In pratica la zona industriale è «imbalsamata». Ora qui cresce soltanto la disoccupazione grazie ai comitatini e ai presunti ambientalisti dissacratori del territorio. Disoccupazione che ormai nella provincia ha superato quota 30 per cento in termini generali, addirittura il sessanta per l’occupazione giovanile.
Tra politica e «parapolitica», tra comitati, comitatini e ambientalisti dell’ultima ora improvvisati a fare sciacallaggio mediatico e in cerca di notorietà, qui da noi nessuno vuole più investire. Una piazza di «gente inutile» pronta a disseminare tempesta di odio portando all’obblio un territorio con i giovani che fuggono in cerca del loro futuro. Il presunto e illusivo turismo che produce in alta stagione (periodo rappresentazioni classiche ed estate) 2-3% del Pil in provincia, contro l’oltre 70% Pil dell’industria, il 20% dell’agricoltura; adesso con la pandemia il turismo si è azzerato provocando, nel piccolo, uno scoramento finanziario di notevoli dimensioni, il quale per riprendersi occorre dare uno scossone d’investimenti sul territorio.

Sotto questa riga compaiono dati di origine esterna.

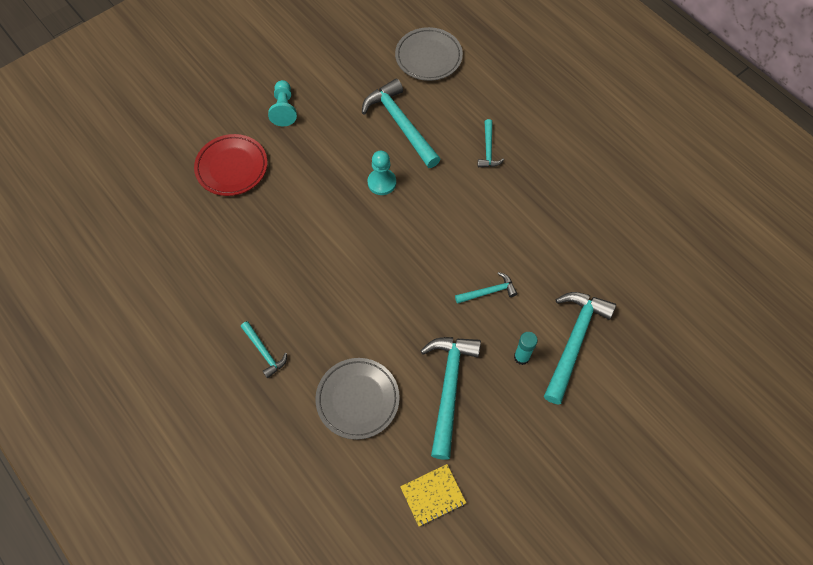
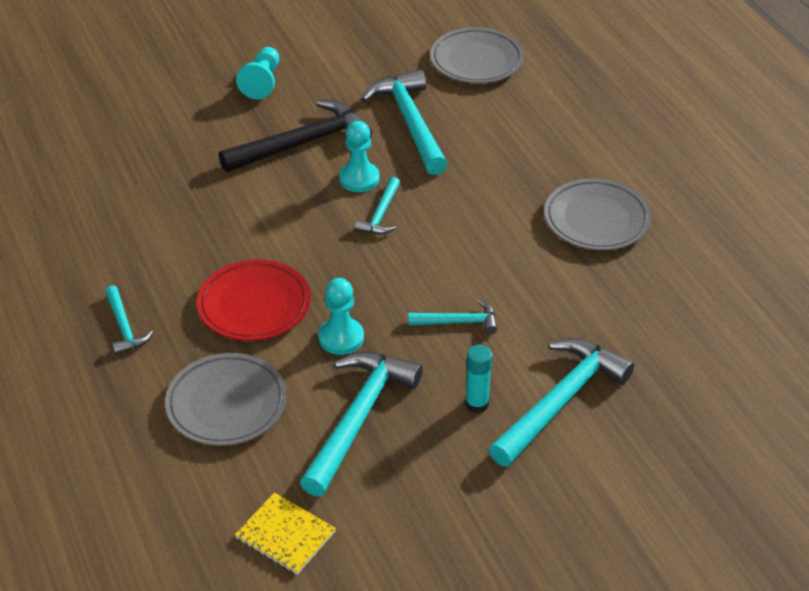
camera: 15 degrees right, 20 degrees down
red plate [194,134,267,196] -> red plate moved to [197,259,311,341]
yellow notebook [400,464,466,526] -> yellow notebook turned 45 degrees clockwise [235,492,336,575]
turquoise hammer [478,119,504,167] -> turquoise hammer moved to [355,177,400,235]
none -> black hammer [219,100,372,172]
none -> turquoise pawn [318,278,364,355]
none -> grey plate [544,178,651,250]

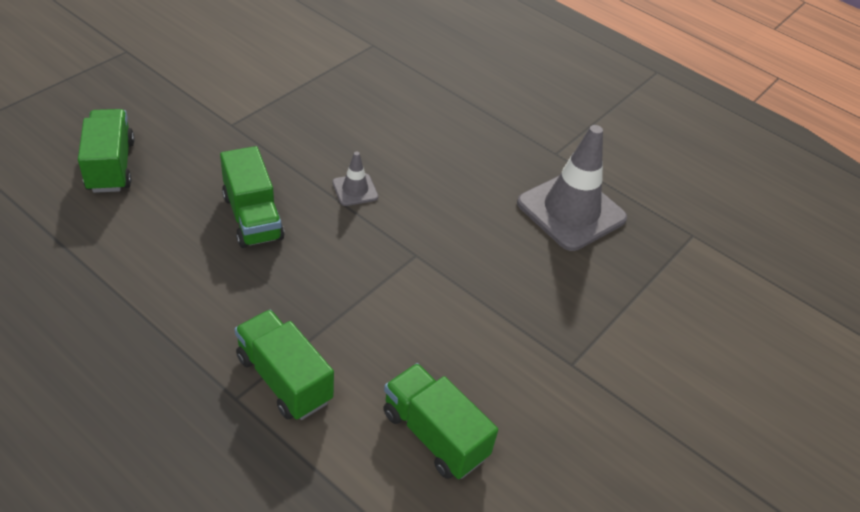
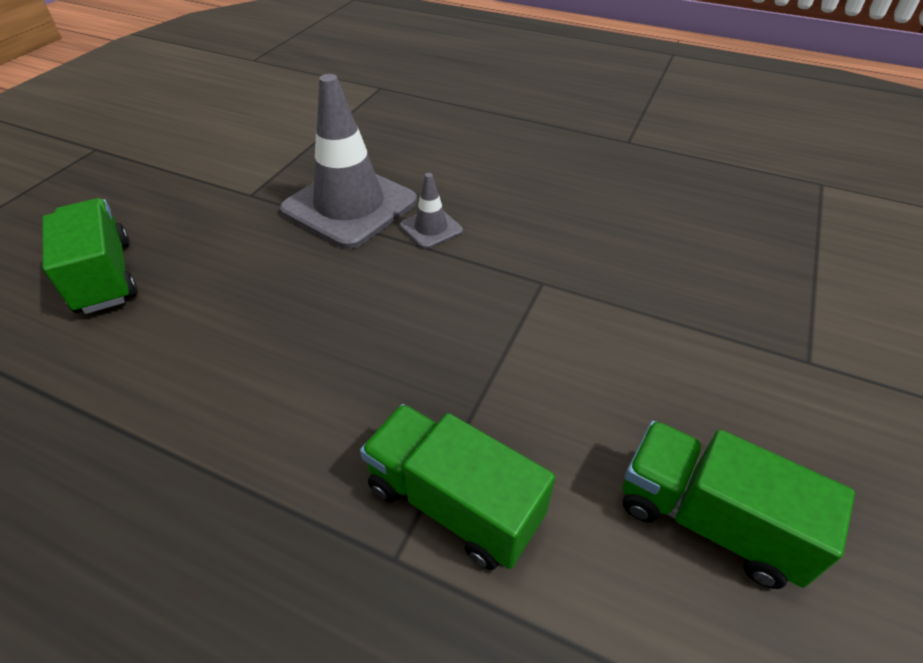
camera: 10 degrees left, 0 degrees up
green truck [220,146,284,248] -> none
grey traffic cone [517,125,627,251] -> grey traffic cone moved to [280,74,417,249]

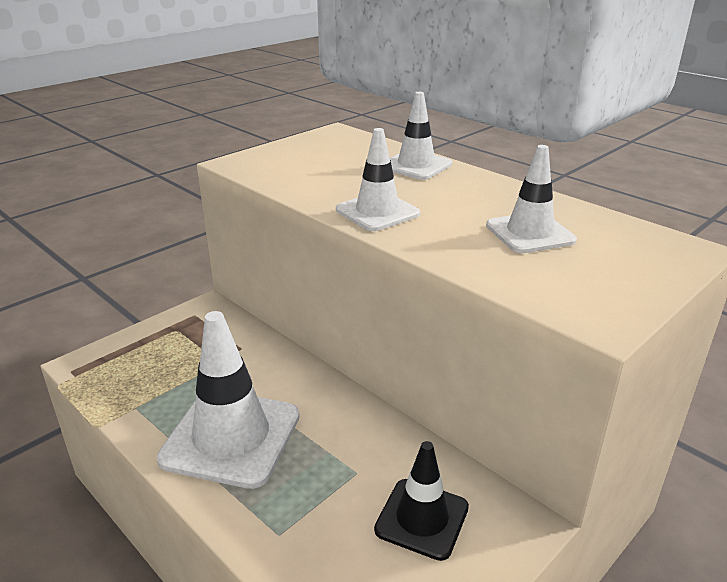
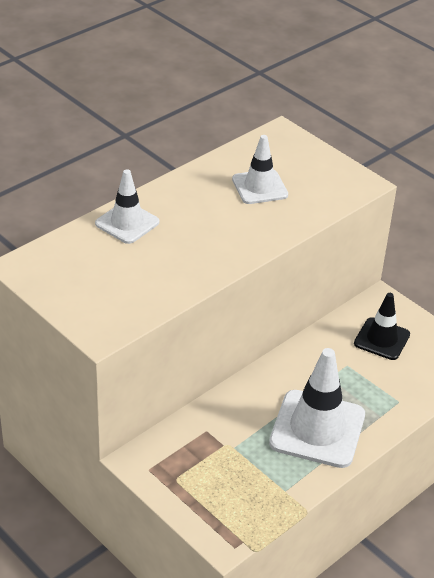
camera: 90 degrees left, 10 degrees up
white traffic cone [336,128,420,231] -> none

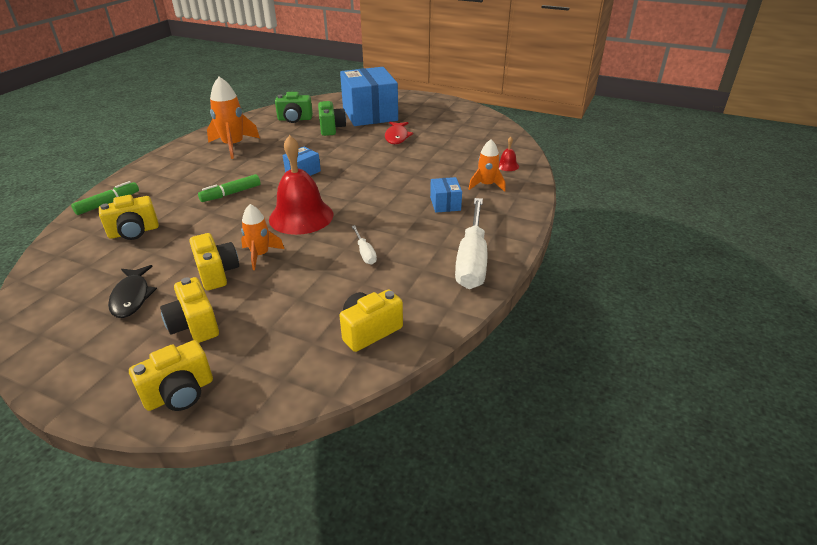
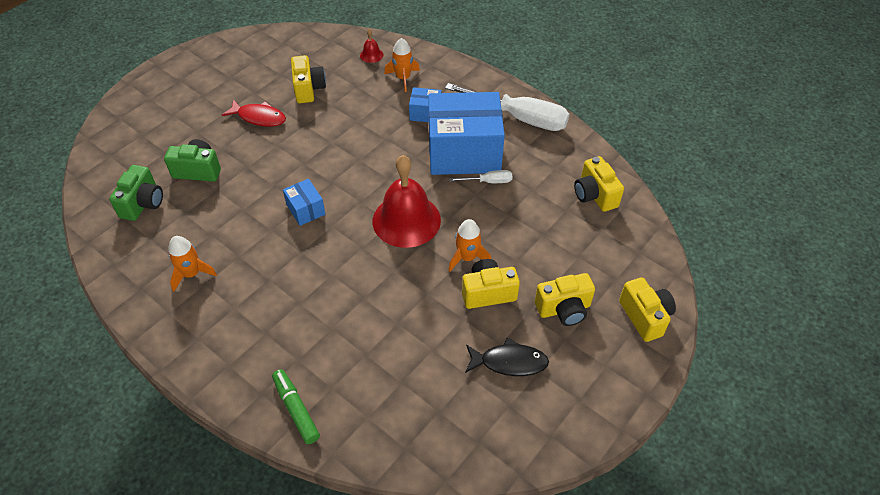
camera: 75 degrees left, 15 degrees up
yellow camera [99,195,159,240] -> yellow camera moved to [291,55,326,103]
green marker [198,174,261,202] -> none
orange rocket [207,77,260,159] -> orange rocket [168,236,217,292], size x0.63
blue box [340,67,398,126] -> blue box moved to [428,92,505,175]

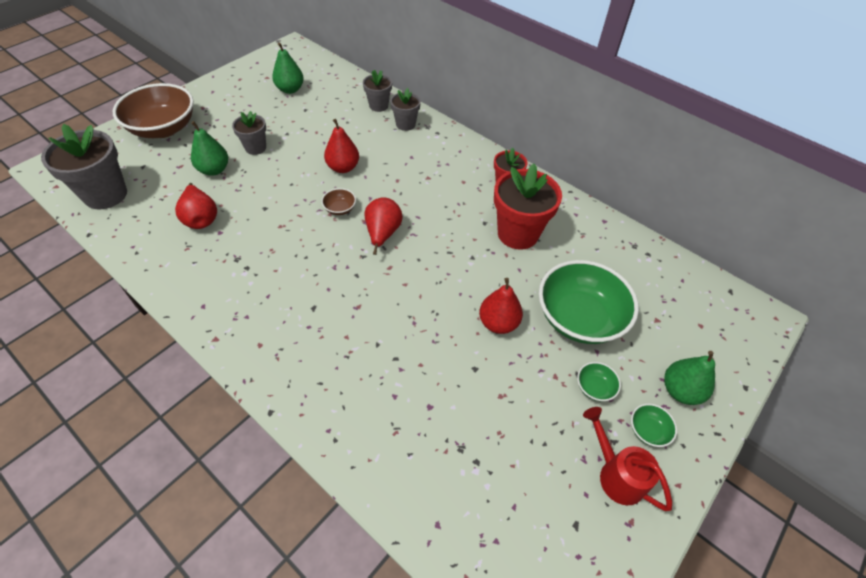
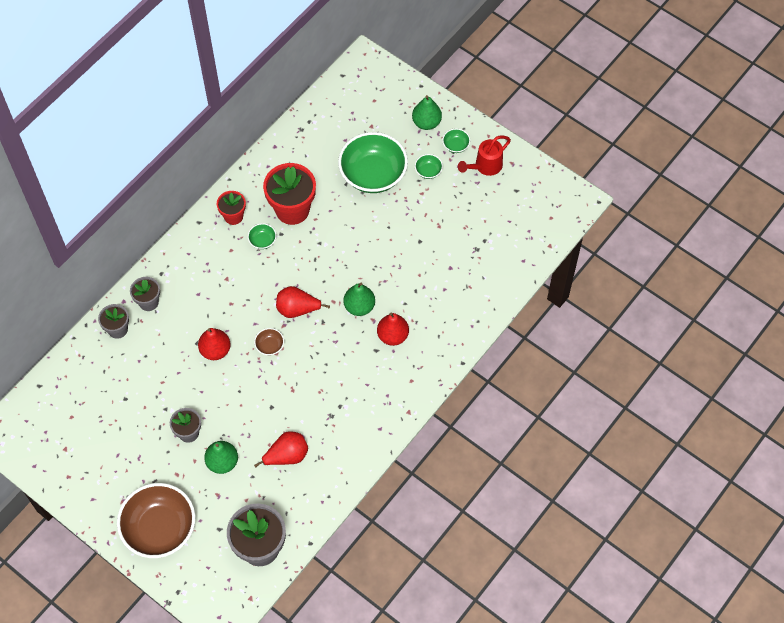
camera: 90 degrees left, 10 degrees up
green pear [272,42,304,94] -> green pear moved to [343,282,375,316]
red pear [479,278,523,334] -> red pear moved to [377,313,409,346]
none -> green bowl [247,223,277,249]

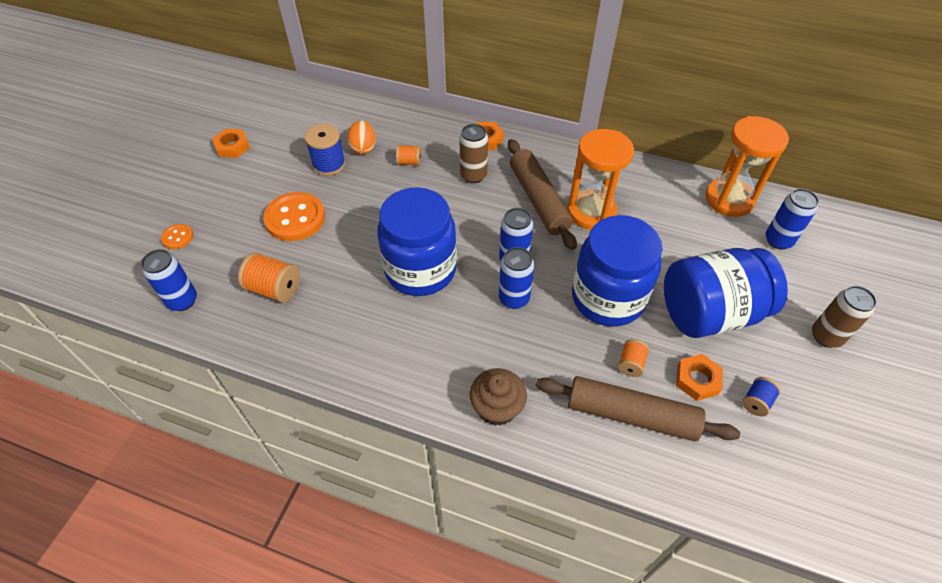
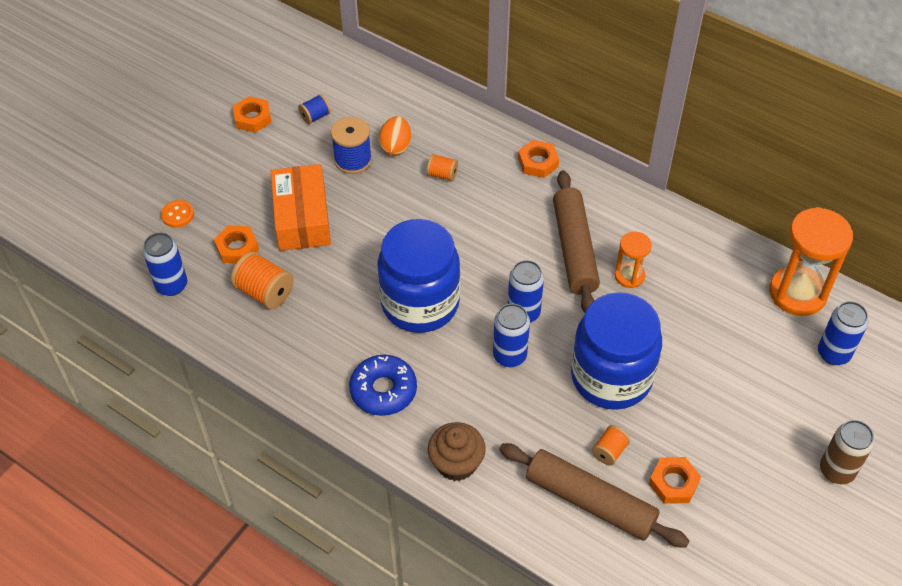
camera: 15 degrees right, 0 degrees up
orange button [263,192,325,241] -> orange box [271,164,331,251]
brown can [460,124,488,183] -> none
orange hourglass [567,129,634,230] -> orange hourglass [615,232,652,288], size x0.54
blue jar [664,248,788,338] -> none
blue spool [742,377,781,417] -> blue spool moved to [298,94,331,124]
none -> orange nut [214,225,259,264]
none -> blue donut [349,355,417,416]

Ma a lungo termine le conseguenze della pandemia rischiano di essere peggiori per i più giovani, specialmente per quelli che in questo periodo stanno muovendo i primi passi nel mondo del lavoro. Moltissimi giovani hanno visto il loro percorso, magari appena iniziato, interrompersi bruscamente con l’avvento della pandemia: uno stop forzato che, secondo vari economisti, potrebbe peggiorare le loro prospettive lavorative e di guadagno per un periodo di tempo molto lungo.
E la crisi innescata dalla pandemia di coronavirus sta già mostrando i primi segnali in questo senso, e non sono certo incoraggianti. Se il tasso di disoccupazione complessivo a maggio è infatti salito solo dello 0,1%, portandosi al 6,7% grazie agli ammortizzatori sociali e alle riduzioni di orario, nello stesso mese la disoccupazione tra gli under 25 è aumentata tre volte tanto, dello 0,3%, toccando il 15,7%. In Italia, come ha sottolineato il Financial Times, il tasso di disoccupazione è calato sorprendentemente dall’8% di marzo al 6,3% di aprile, ma solo a causa del fatto che molte persone sono passate nella categoria degli inattivi, che ha visto un aumento di 746mila unità per un tasso che è passato dal 36,1% al 38,1%. Il numero degli occupati in Italia è diminuito di 274mila unità tra marzo e aprile: il nostro Paese, spiega il quotidiano finanziario, detiene il poco invidiabile primato della nazione europea con la più elevata percentuale di ragazzi tra i 20 e i 34 anni che non lavorano, non studiano e non sono impegnati in progetti di formazione, i cosiddetti Neet. In Italia la quota è del 27,8%, molto al di sopra della media europea del 16,4%.
Ma con questi chiari di luna di questa amministrazione nefasta non rimane che piangere e tirarsi i capelli.